As well, the configuration may prove challenging to advanced users since it only allows for the blocking of applications. That may be rather restrictive, reducing their productivity. The configuration would have been better if it allowed for application warnings and auditing rather than the blocking. That would have made it more applicable to a wider user range. Besides, the configuration does not bequeath AppLocker the ability to report, making it challenging to sufficiently appraise the impact of the related policies.

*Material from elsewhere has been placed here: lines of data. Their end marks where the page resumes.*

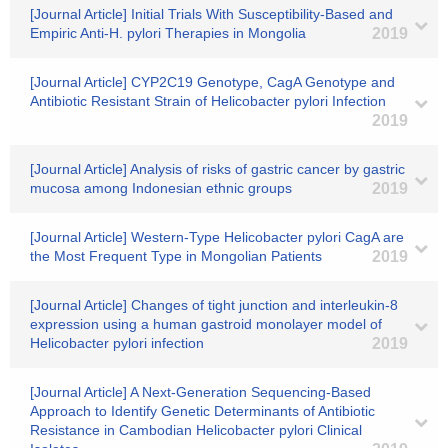
[Journal Article] Initial Trials With Susceptibility-Based and
Empiric Anti-H. pylori Therapies in Mongolia
2019
[Journal Article] CYP2C19 Genotype, CagA Genotype and
Antibiotic Resistant Strain of Helicobacter pylori Infection
2019
[Journal Article] Analysis of risks of gastric cancer by gastric
mucosa among Indonesian ethnic groups
2019
[Journal Article] Western-Type Helicobacter pylori CagA are
the Most Frequent Type in Mongolian Patients
2019
[Journal Article] Changes of tight junction and interleukin‐8
expression using a human gastroid monolayer model of
Helicobacter pylori infection
2019
[Journal Article] A Next-Generation Sequencing-Based
Approach to Identify Genetic Determinants of Antibiotic
Resistance in Cambodian Helicobacter pylori Clinical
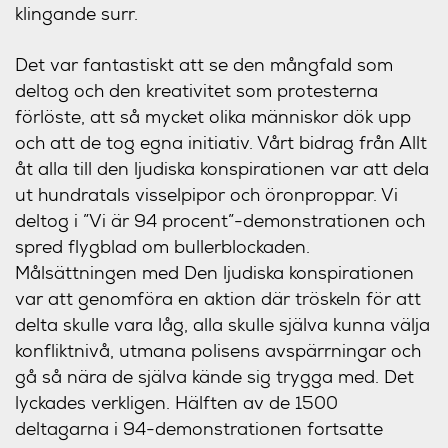
klingande surr.
Det var fantastiskt att se den mångfald som
deltog och den kreativitet som protesterna
förlöste, att så mycket olika människor dök upp
och att de tog egna initiativ. Vårt bidrag från Allt
åt alla till den ljudiska konspirationen var att dela
ut hundratals visselpipor och öronproppar. Vi
deltog i ”Vi är 94 procent”-demonstrationen och
spred flygblad om bullerblockaden.
Målsättningen med Den ljudiska konspirationen
var att genomföra en aktion där tröskeln för att
delta skulle vara låg, alla skulle själva kunna välja
konfliktnivå, utmana polisens avspärrningar och
gå så nära de själva kände sig trygga med. Det
lyckades verkligen. Hälften av de 1500
deltagarna i 94-demonstrationen fortsatte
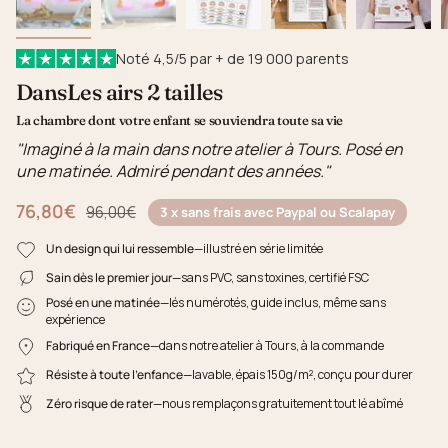
Noté 4,5/5 par + de 19 000 parents
DansLes airs 2 tailles
La chambre dont votre enfant se souviendra toute sa vie
"Imaginé à la main dans notre atelier à Tours. Posé en
une matinée. Admiré pendant des années."
76,80€
Prix régulier
96,00€
3 x sans frais avec Paypal ou Scalapay
Un design qui lui ressemble
—illustré en série limitée
Sain dès le premier jour
—sans PVC, sans toxines, certifié FSC
Posé en une matinée
—lés numérotés, guide inclus, même sans
expérience
Fabriqué en France
—dans notre atelier à Tours, à la commande
Résiste à toute l'enfance
—lavable, épais 150g/m², conçu pour durer
Zéro risque de rater
—nous remplaçons gratuitement tout lé abîmé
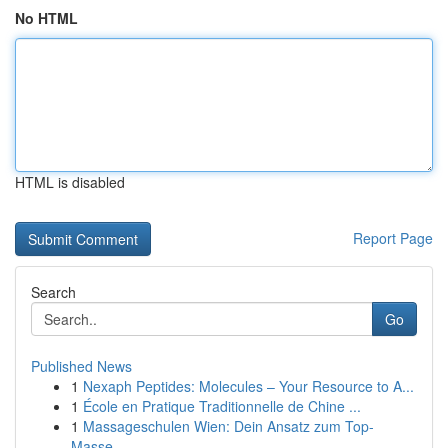
No HTML
HTML is disabled
Report Page
Search
Go
Published News
1
Nexaph Peptides: Molecules – Your Resource to A...
1
École en Pratique Traditionnelle de Chine ...
1
Massageschulen Wien: Dein Ansatz zum Top-
Masse...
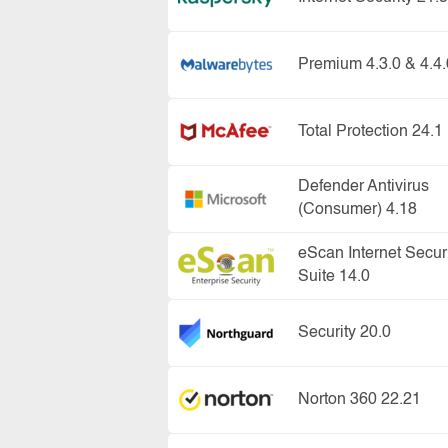
Premium 4.3.0 & 4.4.
Total Protection 24.1
Defender Antivirus
(Consumer) 4.18
eScan Internet Secur
Suite 14.0
Security 20.0
Norton 360 22.21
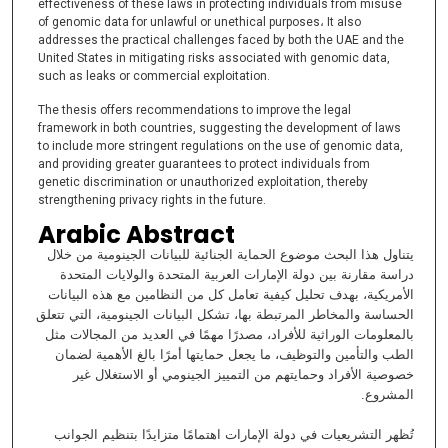
effectiveness of these laws in protecting individuals from misuse
of genomic data for unlawful or unethical purposes، It also
addresses the practical challenges faced by both the UAE and the
United States in mitigating risks associated with genomic data,
such as leaks or commercial exploitation.
The thesis offers recommendations to improve the legal
framework in both countries, suggesting the development of laws
to include more stringent regulations on the use of genomic data,
and providing greater guarantees to protect individuals from
genetic discrimination or unauthorized exploitation, thereby
strengthening privacy rights in the future.
Arabic Abstract
يتناول هذا البحث موضوع الحماية الجنائية للبيانات الجينومية من خلال
دراسة مقارنة بين دولة الإمارات العربية المتحدة والولايات المتحدة
الأمريكية، بهدف تحليل كيفية تعامل كل من النظامين مع هذه البيانات
الحساسة والمخاطر المرتبطة بها، تشكل البيانات الجينومية، التي تتعلق
بالمعلومات الوراثية للأفراد، مصدرًا مهمًا في العديد من المجالات مثل
الطب والتأمين والتوظيف، ما يجعل حمايتها أمرًا بالغ الأهمية لضمان
خصوصية الأفراد وحمايتهم من التمييز الجينومي أو الاستغلال غير
المشروع.
تُظهر التشريعيات في دولة الإمارات اهتمامًا متزايدًا بتنظيم الجوانب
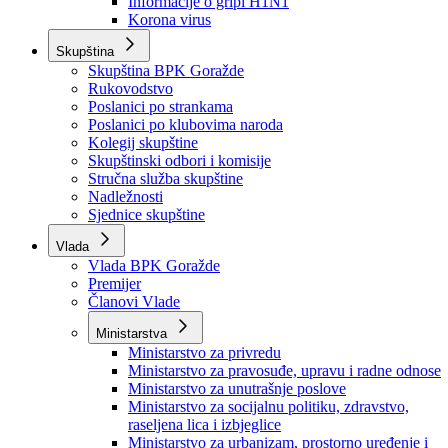
Izvještajno prognozna služba Ministarstva privrede
Izvještaj o radu
Izvještaj OC Uprave
Informacije o gripi H1N1
Korona virus
Skupština
Skupština BPK Goražde
Rukovodstvo
Poslanici po strankama
Poslanici po klubovima naroda
Kolegij skupštine
Skupštinski odbori i komisije
Stručna služba skupštine
Nadležnosti
Sjednice skupštine
Vlada
Vlada BPK Goražde
Premijer
Članovi Vlade
Ministarstva
Ministarstvo za privredu
Ministarstvo za pravosuđe, upravu i radne odnose
Ministarstvo za unutrašnje poslove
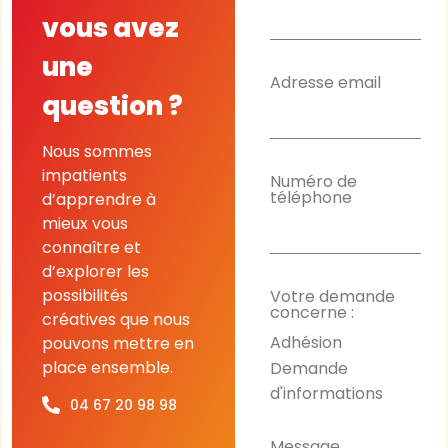
vous avez
une
Adresse email
question ?
Nous sommes
impatients
Numéro de
téléphone
d’apprendre à
mieux vous
connaître et
d’explorer les
possibilités
Votre demande
concerne :
créatives que nous
Adhésion
pouvons mettre en
Demande
place ensemble.
d'informations
04 67 20 98 98
Message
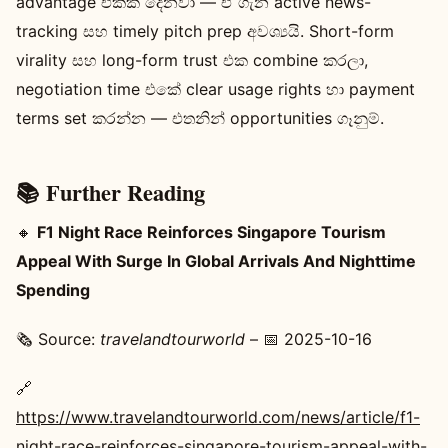
advantage එකක් දෙනවා — ඒ ගැන active news-
tracking සහ timely pitch prep අවශ්‍යයි. Short-form
virality සහ long-form trust එක combine කරලා,
negotiation time එකේ clear usage rights හා payment
terms set කරන්න — එතනින් opportunities ගෑනුම්.
📚 Further Reading
🔸
F1 Night Race Reinforces Singapore Tourism
Appeal With Surge In Global Arrivals And Nighttime
Spending
🗞️ Source:
travelandtourworld
– 📅 2025-10-16
🔗
https://www.travelandtourworld.com/news/article/f1-
night-race-reinforces-singapore-tourism-appeal-with-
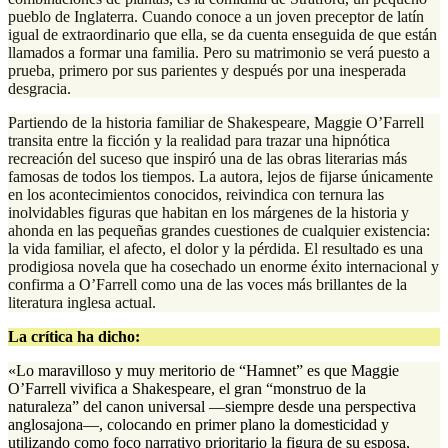
pueblo de Inglaterra. Cuando conoce a un joven preceptor de latín
igual de extraordinario que ella, se da cuenta enseguida de que están
llamados a formar una familia. Pero su matrimonio se verá puesto a
prueba, primero por sus parientes y después por una inesperada
desgracia.
Partiendo de la historia familiar de Shakespeare, Maggie O’Farrell
transita entre la ficción y la realidad para trazar una hipnótica
recreación del suceso que inspiró una de las obras literarias más
famosas de todos los tiempos. La autora, lejos de fijarse únicamente
en los acontecimientos conocidos, reivindica con ternura las
inolvidables figuras que habitan en los márgenes de la historia y
ahonda en las pequeñas grandes cuestiones de cualquier existencia:
la vida familiar, el afecto, el dolor y la pérdida. El resultado es una
prodigiosa novela que ha cosechado un enorme éxito internacional y
confirma a O’Farrell como una de las voces más brillantes de la
literatura inglesa actual.
La crítica ha dicho:
«Lo maravilloso y muy meritorio de “Hamnet” es que Maggie
O’Farrell vivifica a Shakespeare, el gran “monstruo de la
naturaleza” del canon universal —siempre desde una perspectiva
anglosajona—, colocando en primer plano la domesticidad y
utilizando como foco narrativo prioritario la figura de su esposa,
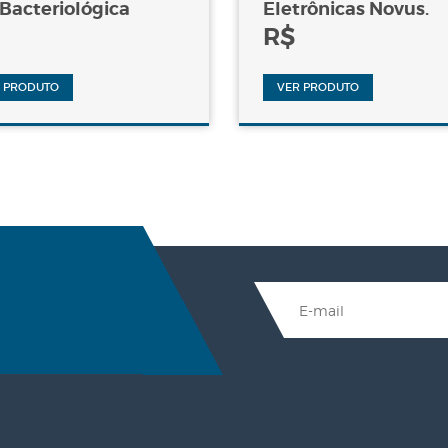
 Bacteriológica
Eletrônicas Novus.
R$
 PRODUTO
VER PRODUTO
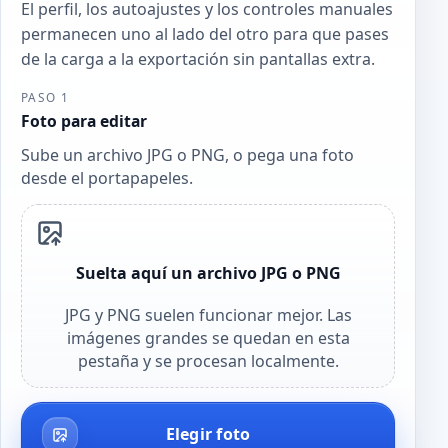
El perfil, los autoajustes y los controles manuales
permanecen uno al lado del otro para que pases
de la carga a la exportación sin pantallas extra.
PASO 1
Foto para editar
Sube un archivo JPG o PNG, o pega una foto
desde el portapapeles.
Suelta aquí un archivo JPG o PNG
JPG y PNG suelen funcionar mejor. Las
imágenes grandes se quedan en esta
pestaña y se procesan localmente.
Elegir foto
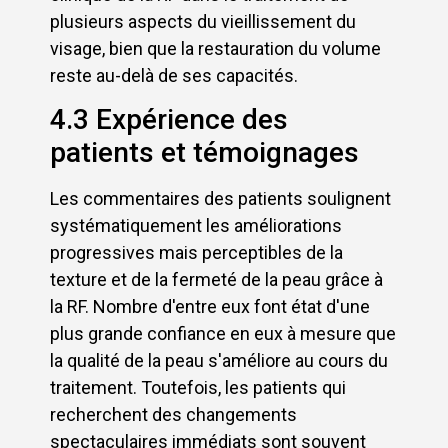
plusieurs aspects du vieillissement du
visage, bien que la restauration du volume
reste au-delà de ses capacités.
4.3 Expérience des
patients et témoignages
Les commentaires des patients soulignent
systématiquement les améliorations
progressives mais perceptibles de la
texture et de la fermeté de la peau grâce à
la RF. Nombre d'entre eux font état d'une
plus grande confiance en eux à mesure que
la qualité de la peau s'améliore au cours du
traitement. Toutefois, les patients qui
recherchent des changements
spectaculaires immédiats sont souvent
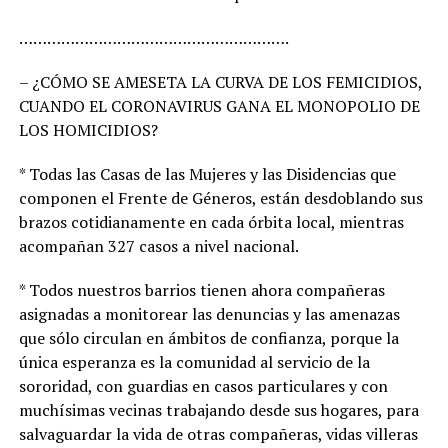
………………………………………………….
– ¿CÓMO SE AMESETA LA CURVA DE LOS FEMICIDIOS,
CUANDO EL CORONAVIRUS GANA EL MONOPOLIO DE
LOS HOMICIDIOS?
* Todas las Casas de las Mujeres y las Disidencias que
componen el Frente de Géneros, están desdoblando sus
brazos cotidianamente en cada órbita local, mientras
acompañan 327 casos a nivel nacional.
* Todos nuestros barrios tienen ahora compañeras
asignadas a monitorear las denuncias y las amenazas
que sólo circulan en ámbitos de confianza, porque la
única esperanza es la comunidad al servicio de la
sororidad, con guardias en casos particulares y con
muchísimas vecinas trabajando desde sus hogares, para
salvaguardar la vida de otras compañeras, vidas villeras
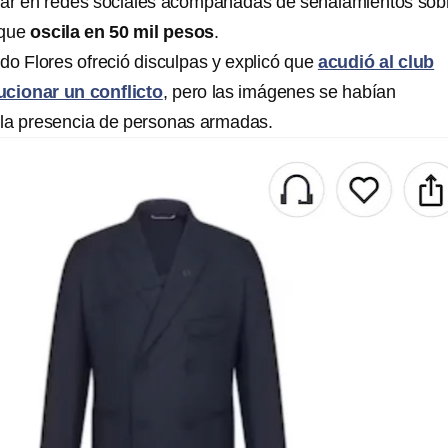
lar en redes sociales acompañadas de señalamientos sobr
 que
oscila en 50 mil pesos
.
do Flores ofreció disculpas y explicó que
acudió al club
ucionar un conflicto
, pero las imágenes se habían
 la presencia de personas armadas.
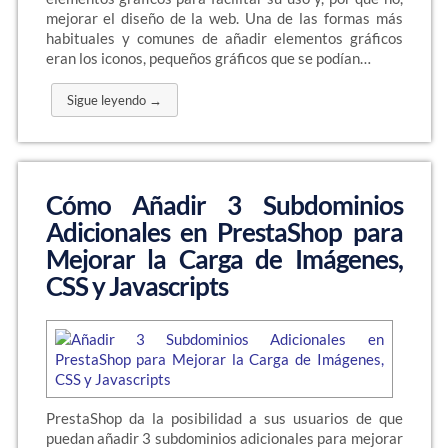
mejorar el diseño de la web. Una de las formas más
habituales y comunes de añadir elementos gráficos
eran los iconos, pequeños gráficos que se podían…
Sigue leyendo →
Cómo Añadir 3 Subdominios
Adicionales en PrestaShop para
Mejorar la Carga de Imágenes,
CSS y Javascripts
PrestaShop da la posibilidad a sus usuarios de que
puedan añadir 3 subdominios adicionales para mejorar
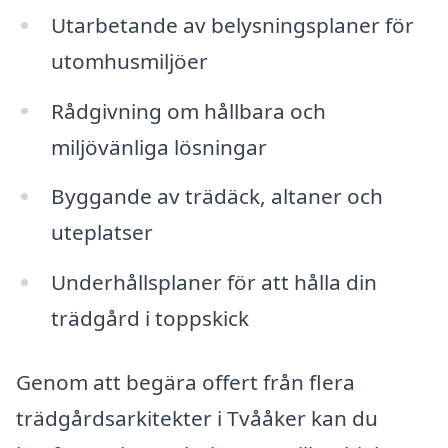
Utarbetande av belysningsplaner för
utomhusmiljöer
Rådgivning om hållbara och
miljövänliga lösningar
Byggande av trädäck, altaner och
uteplatser
Underhållsplaner för att hålla din
trädgård i toppskick
Genom att begära offert från flera
trädgårdsarkitekter i Tvååker kan du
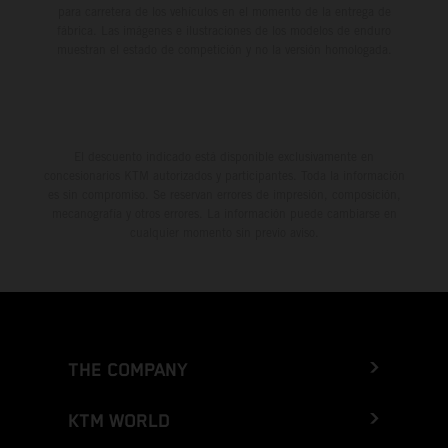
para carretera de los vehículos en el momento de la entrega de
fábrica. Las imágenes e ilustraciones de los modelos de enduro
muestran el estado de competición y no la versión homologada.
El descuento indicado está disponible exclusivamente en
concesionarios KTM autorizados y participantes. Toda la información
es sin compromiso. Se reservan errores de impresión, composición,
mecanografía y otros errores. La información puede cambiarse en
cualquier momento sin previo aviso.
THE COMPANY
KTM WORLD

Options and Process for Managing Application Updates and Installations via Windows Store

The IT staff members in CMI can regulate, or control, the installation of Windows applications across the company’s computer system when running on Windows 8 by all users (Marmel, 2013; Pogue, 2013). The IT staff members can regulate, or control, the installation using AppLocker. They can achieve the same objective by enabling appropriate policies on Windows Store applications and line-of-business (LOB) applications that they side-load. The IT staff members can put in place policies requiring those trying to install or update the applications to authenticate via the usage of their departmental credentials. Side-loading is the installation of applications straightforwardly to given devices devoid of accessing or using Windows Store. LOB applications cannot only be side-loaded (Basu & Hidinger, 2013; Pogue, 2013).

Besides, the IT staff members in CMI can regulate, or control, the installation of Windows applications by turning Windows Store on, as well as off, as appropriate. Windows Store can be turned off, as well as on, for particular machines. As well, Windows Store can be turned off, as well as on, for particular groups and users. Notably, the IT staff members in CMI can regulate, or control, the updating of Windows Store-available applications by other employees (Microsoft, 2012). Even then, the updating can be controlled via the institution of security policies prohibiting non-IT staff members from updating Windows Store applications on CMI’s devices.